PASSAGE PROVIDED:
*** Begin section ***

Sam Harris states in his book “Lying” that elected officials, district attorneys, CEO’s and investment bankers do lie to the public. We are all affected by these lies but are often removed from personal harm. When lies come from our own parents, the pain lasts a long time.
In my case the lie started before 1900, when a Welsh pit boss in the Pennsylvania coal mines told my paternal grandfather that his name was too hard to spell or pronounce, and on the spot baptized him with an American substitute. The original name was Lithuanian, but I never knew that until about 85 years later.
My dad never obtained a birth certificate or passport. His Social Security name was the new one, as he preferred that false name over the obvious ethnic sound of his Lithuanian forebears. He used to instruct his relatives to use the new name, but the grandparents’ grave stone still showed the orignial name and dates.
I only discovered the his middle name to be false when I got my birth certificate and found that Christopher was not his middle name, but Chuster. The lies of the family tree not only makes medical matters harder to uncover, but makes the child distrust the parent. It is one thing to lie about the Tooth Fairy and Santa Claus, but quite another to lie to a child as to who he or she is.
Some truths told to a child can help or disappoint, but lies in this case would have been counter productive.

*** End section ***

SUPPLIED ENTRIES:
*** Begin section ***

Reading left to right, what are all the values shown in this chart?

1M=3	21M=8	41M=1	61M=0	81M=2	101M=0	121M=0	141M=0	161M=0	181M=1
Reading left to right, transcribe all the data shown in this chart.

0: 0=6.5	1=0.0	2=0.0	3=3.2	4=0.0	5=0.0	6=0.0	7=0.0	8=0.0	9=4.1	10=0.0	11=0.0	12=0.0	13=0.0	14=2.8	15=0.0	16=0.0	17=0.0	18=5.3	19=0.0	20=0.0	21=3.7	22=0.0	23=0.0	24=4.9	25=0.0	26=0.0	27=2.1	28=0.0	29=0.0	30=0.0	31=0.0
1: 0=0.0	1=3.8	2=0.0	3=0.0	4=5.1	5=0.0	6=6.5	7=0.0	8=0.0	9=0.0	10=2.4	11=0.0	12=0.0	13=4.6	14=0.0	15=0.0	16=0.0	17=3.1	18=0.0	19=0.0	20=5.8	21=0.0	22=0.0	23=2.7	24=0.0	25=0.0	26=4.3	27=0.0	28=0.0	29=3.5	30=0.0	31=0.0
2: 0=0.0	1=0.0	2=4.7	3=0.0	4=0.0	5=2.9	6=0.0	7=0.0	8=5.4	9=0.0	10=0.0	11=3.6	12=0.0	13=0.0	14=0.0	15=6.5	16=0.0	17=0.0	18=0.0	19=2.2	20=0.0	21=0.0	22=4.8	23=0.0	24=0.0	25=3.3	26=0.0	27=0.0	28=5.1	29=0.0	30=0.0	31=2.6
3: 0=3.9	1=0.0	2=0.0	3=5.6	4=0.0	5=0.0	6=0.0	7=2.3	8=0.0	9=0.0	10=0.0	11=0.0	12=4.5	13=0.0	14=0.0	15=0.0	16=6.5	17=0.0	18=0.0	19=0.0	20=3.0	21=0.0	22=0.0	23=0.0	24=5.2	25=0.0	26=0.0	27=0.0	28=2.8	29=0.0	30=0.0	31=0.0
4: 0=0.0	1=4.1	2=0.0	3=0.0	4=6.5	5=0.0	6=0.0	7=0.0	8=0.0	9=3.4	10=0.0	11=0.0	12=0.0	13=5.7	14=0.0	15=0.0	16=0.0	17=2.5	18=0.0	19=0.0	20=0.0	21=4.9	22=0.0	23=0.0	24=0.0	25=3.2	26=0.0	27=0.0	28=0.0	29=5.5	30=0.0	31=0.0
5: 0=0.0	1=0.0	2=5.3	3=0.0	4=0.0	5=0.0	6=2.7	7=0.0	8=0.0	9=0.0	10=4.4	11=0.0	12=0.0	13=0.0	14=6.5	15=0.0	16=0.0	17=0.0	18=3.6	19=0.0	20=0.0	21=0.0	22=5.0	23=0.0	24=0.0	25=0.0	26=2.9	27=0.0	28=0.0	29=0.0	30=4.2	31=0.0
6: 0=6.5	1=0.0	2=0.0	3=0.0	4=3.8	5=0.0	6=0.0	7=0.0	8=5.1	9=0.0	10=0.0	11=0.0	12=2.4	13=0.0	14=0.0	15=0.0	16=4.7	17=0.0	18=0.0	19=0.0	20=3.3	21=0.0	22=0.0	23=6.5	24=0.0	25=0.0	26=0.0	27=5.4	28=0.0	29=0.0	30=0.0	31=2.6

*** End section ***

BRIEF 1: Summarize the essay about the family name in two sentences.
BRIEF 2: Write the next part of the essay about the family name, starting after its last sentence.

TASK RESPONSE 1: Before 1900, a Welsh pit boss in the Pennsylvania coal mines replaced the writer's paternal grandfather's Lithuanian name with an American one, and the writer's father kept the false name and told relatives to use it. The writer argues that lies about the family tree make medical matters harder to uncover and lead a child to distrust the parent.

TASK RESPONSE 2:
I was told in high school that I had the brains to be a doctor. Unfortunately I had no money for that training. It did buoy me up through challenges later in life and being self confident in my own mind never gave up on my self and got a Masters’ at age 58.
One of my classmates was informed by this same teacher that he was not college material so better to settle for something less arduous.
This set the young man off on a serious path to higher education and as a result of showing his teacher to be wrong, went on to hold an engineering degree.
What if we both had been told little white lies? What if I had been dsiscouraged to ever keep going to school through marriage and four children, living on welfare and being homeless? I might have persevered anyway since I loved learning, but may have been really depressed at the obstacles in my way.
What if my classmate had simply been ignored and had no one to tell him what his future would not be? He may have coasted through high school and gotten a job in the mills but never a career.
Lies, truths, and white lies bring us into a web that may or may not catch us.